** Opening Provided records block **

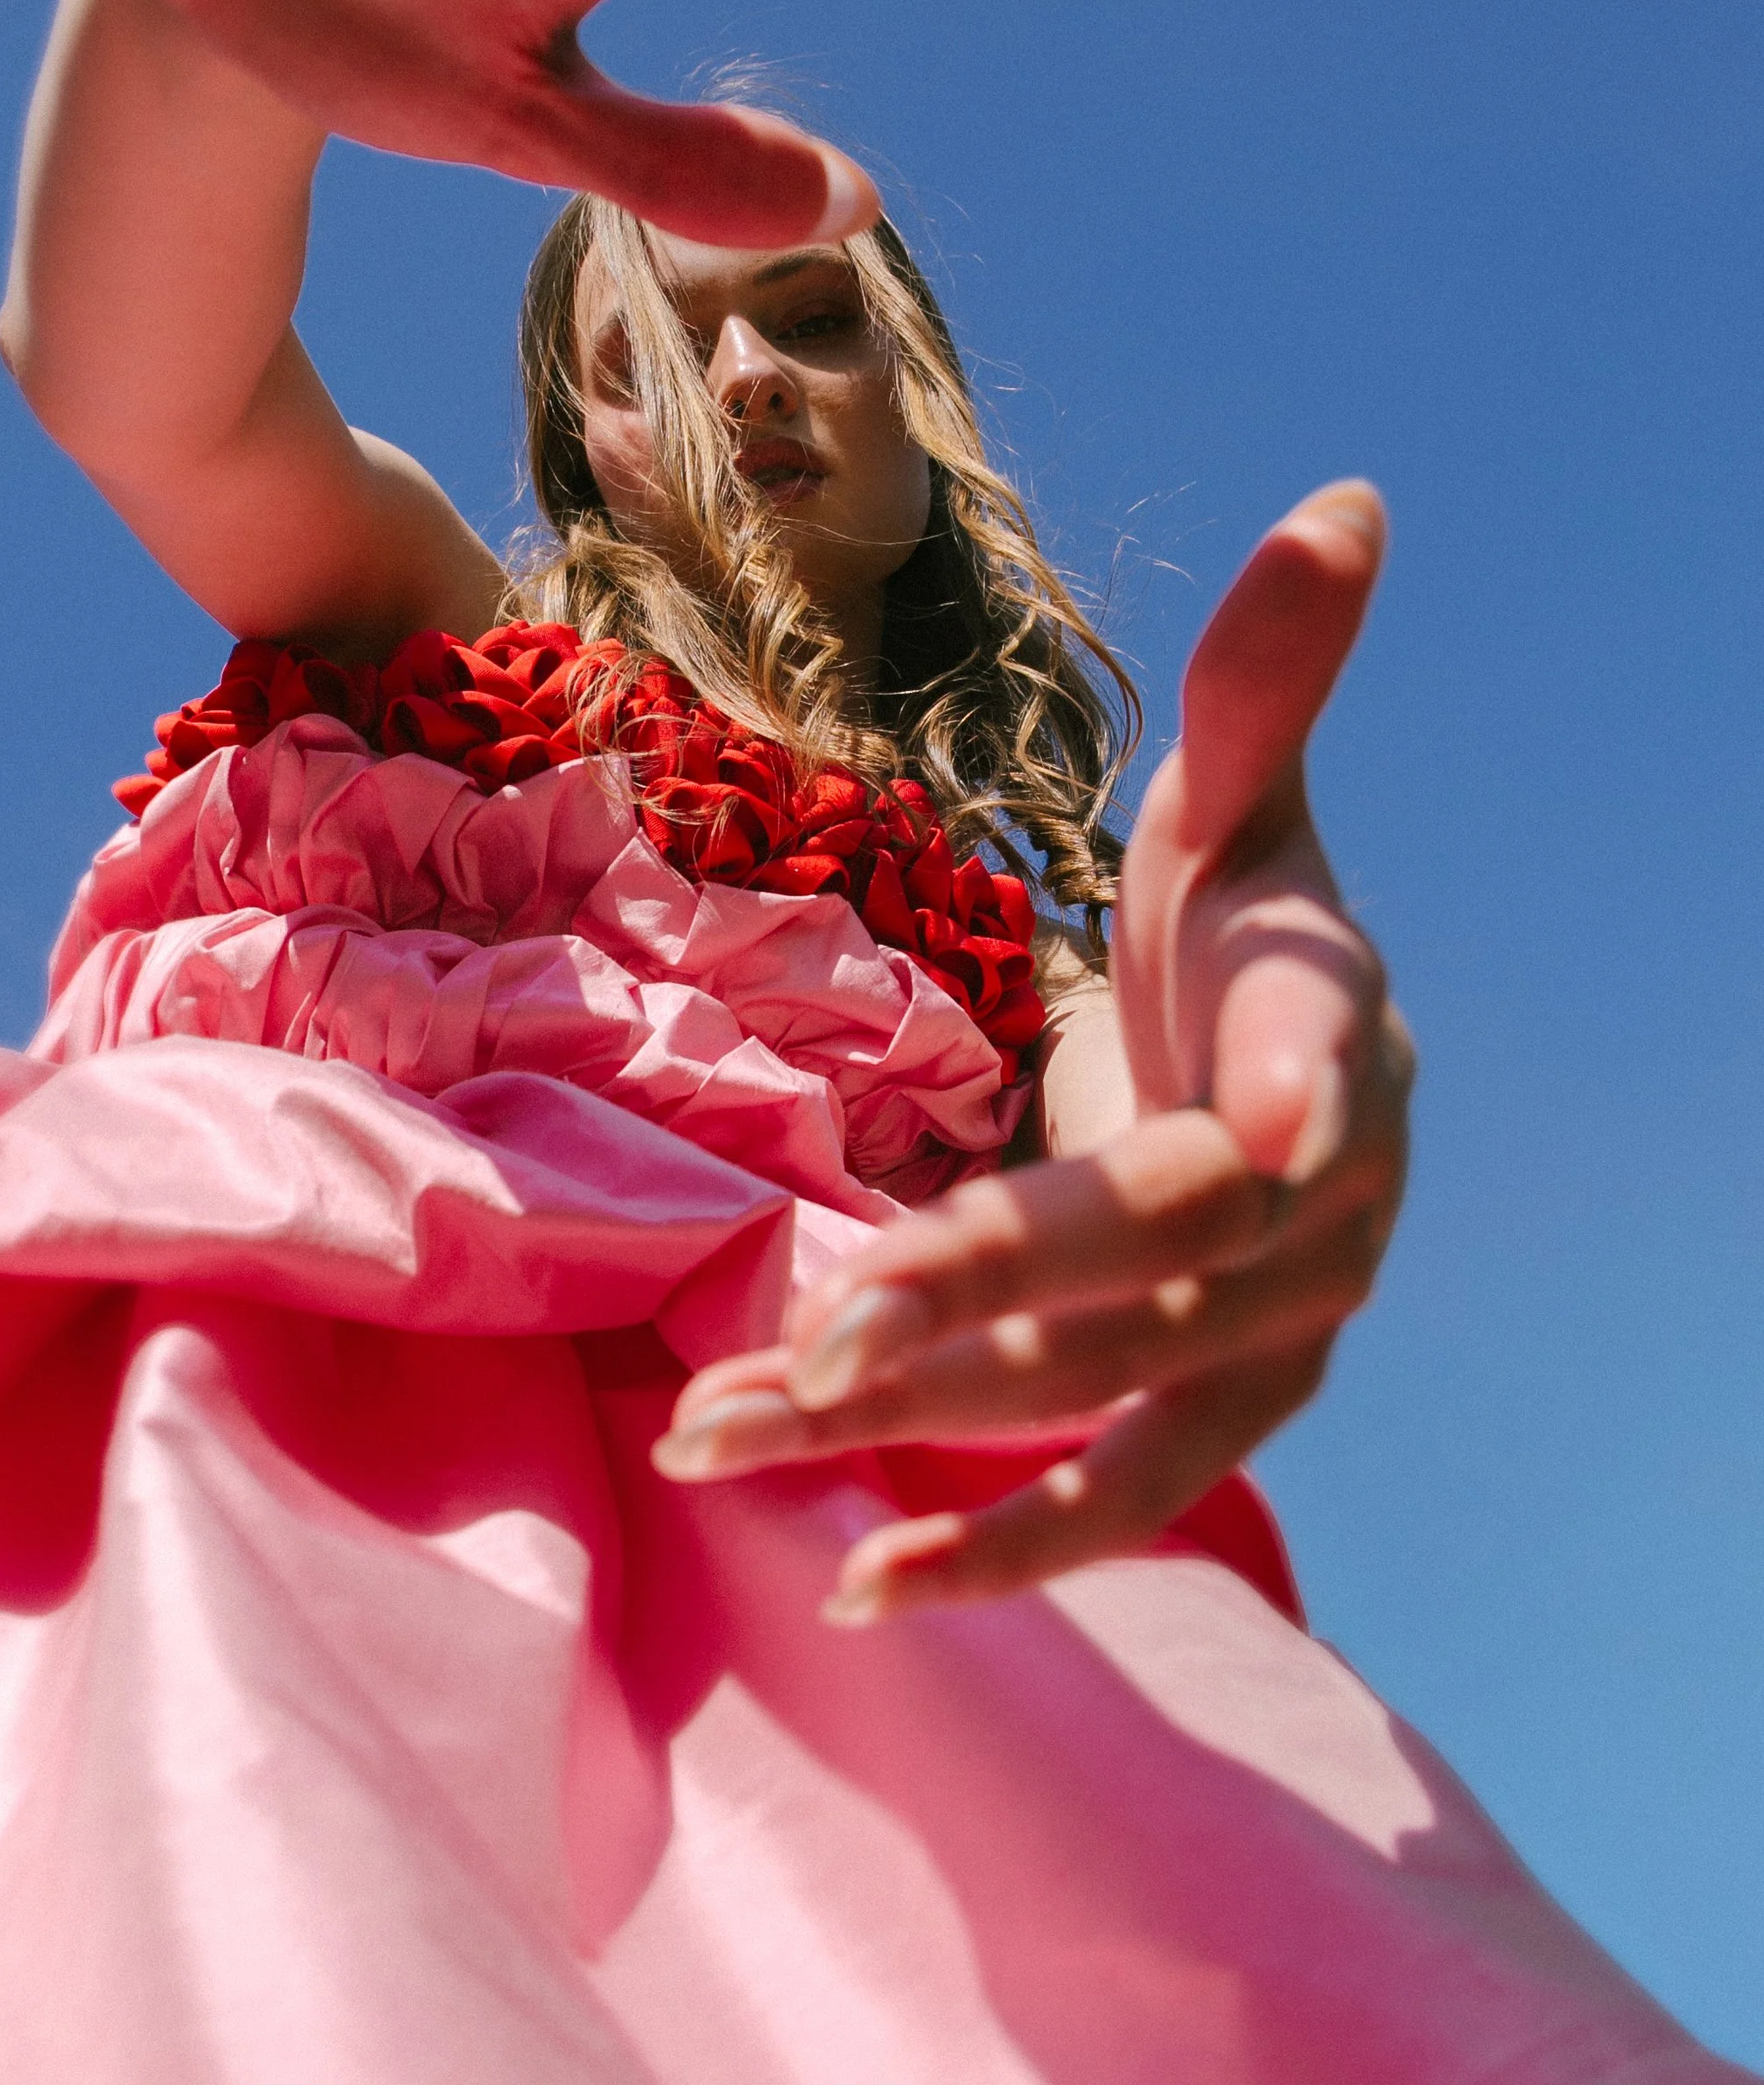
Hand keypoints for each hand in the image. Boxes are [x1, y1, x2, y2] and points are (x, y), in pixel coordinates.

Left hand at [655, 484, 1413, 1620]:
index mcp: (1331, 1043)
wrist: (1280, 1095)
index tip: (1258, 1131)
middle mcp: (1321, 1212)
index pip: (1310, 1077)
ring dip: (922, 1420)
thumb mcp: (1248, 807)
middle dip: (987, 1289)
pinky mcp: (1210, 1419)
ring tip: (733, 1432)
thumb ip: (1276, 678)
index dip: (1293, 1100)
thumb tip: (1350, 496)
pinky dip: (994, 1551)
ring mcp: (1274, 1338)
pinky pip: (1107, 1497)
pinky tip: (854, 1587)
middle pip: (1149, 1260)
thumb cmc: (1241, 944)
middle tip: (816, 1323)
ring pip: (1098, 1392)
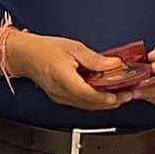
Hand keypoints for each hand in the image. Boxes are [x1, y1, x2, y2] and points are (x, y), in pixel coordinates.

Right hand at [17, 33, 131, 111]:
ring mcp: (60, 97)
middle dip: (111, 102)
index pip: (86, 93)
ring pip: (86, 106)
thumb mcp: (73, 47)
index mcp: (62, 77)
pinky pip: (81, 104)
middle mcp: (60, 92)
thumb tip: (115, 64)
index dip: (103, 96)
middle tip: (128, 95)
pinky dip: (95, 101)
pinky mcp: (61, 98)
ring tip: (121, 95)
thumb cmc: (46, 49)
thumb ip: (95, 59)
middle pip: (89, 103)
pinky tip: (105, 95)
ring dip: (104, 103)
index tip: (118, 94)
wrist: (26, 56)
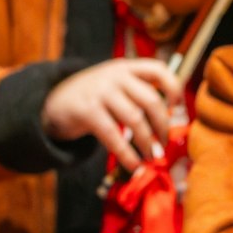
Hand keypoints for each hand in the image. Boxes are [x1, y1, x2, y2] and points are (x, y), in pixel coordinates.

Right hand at [41, 59, 182, 172]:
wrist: (54, 101)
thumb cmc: (94, 97)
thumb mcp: (114, 85)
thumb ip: (138, 92)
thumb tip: (171, 121)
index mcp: (124, 67)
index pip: (158, 69)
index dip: (174, 88)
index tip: (178, 109)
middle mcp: (113, 75)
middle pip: (151, 100)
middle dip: (162, 127)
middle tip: (164, 144)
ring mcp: (99, 91)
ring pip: (135, 119)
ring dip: (147, 143)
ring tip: (151, 157)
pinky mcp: (87, 110)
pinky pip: (114, 136)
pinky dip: (128, 155)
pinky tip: (134, 165)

** Closing Provided records block **

Problem statement — Each record, word for word, should be printed again without its pictures.

Result for this exercise —
Hand keypoints for each hand in the image. Boxes are [x1, y1, x2, y2] and points are (x, y), in pixel coordinates.

Left hand at [655, 484, 1413, 1620]:
index mcp: (1331, 1043)
wrist: (1280, 1095)
index tip: (1258, 1131)
middle mcp: (1321, 1212)
index pip: (1310, 1077)
ring dip: (922, 1420)
thumb mcp: (1248, 807)
middle dip: (987, 1289)
pinky mcp: (1210, 1419)
ring tip: (733, 1432)
thumb ip: (1276, 678)
index dip: (1293, 1100)
thumb tip: (1350, 496)
pinky dip: (994, 1551)
ring mcp: (1274, 1338)
pinky pip: (1107, 1497)
pinky tip: (854, 1587)
middle pip: (1149, 1260)
thumb cmc: (1241, 944)
middle tip: (816, 1323)
ring pip: (1098, 1392)
Hand keypoints for each hand in the image. Boxes are [x1, y1, x2, y2] and points are (x, y), in pixel coordinates.

Right hand at [17, 33, 131, 111]:
ring mcp: (60, 97)
middle dip: (111, 102)
index pip: (86, 93)
ring pip: (86, 106)
thumb mcp: (73, 47)
index mcp: (62, 77)
pinky pip: (81, 104)
middle mcp: (60, 92)
thumb tip: (115, 64)
index dip: (103, 96)
middle tip: (128, 95)
pinky dip: (95, 101)
pinky mcp: (61, 98)
ring tip: (121, 95)
thumb cmc: (46, 49)
thumb ip: (95, 59)
middle pip: (89, 103)
pinky tip: (105, 95)
ring dip: (104, 103)
index tip: (118, 94)
wrist: (26, 56)
Hand keypoints for each hand in the image. Boxes are [x1, y1, x2, y2] and points are (x, y), in pixel coordinates.

Right hand at [41, 59, 182, 172]:
wrist: (54, 101)
thumb cmc: (94, 97)
thumb mcp: (114, 85)
thumb ip: (138, 92)
thumb tip: (171, 121)
index mcp: (124, 67)
index pip: (158, 69)
index dip: (174, 88)
index tip: (178, 109)
middle mcp: (113, 75)
middle pip: (151, 100)
middle dip: (162, 127)
middle tip: (164, 144)
ring mcp: (99, 91)
ring pip: (135, 119)
ring dip: (147, 143)
ring tip: (151, 157)
pinky mcp: (87, 110)
pinky pip: (114, 136)
pinky dip: (128, 155)
pinky tip: (134, 165)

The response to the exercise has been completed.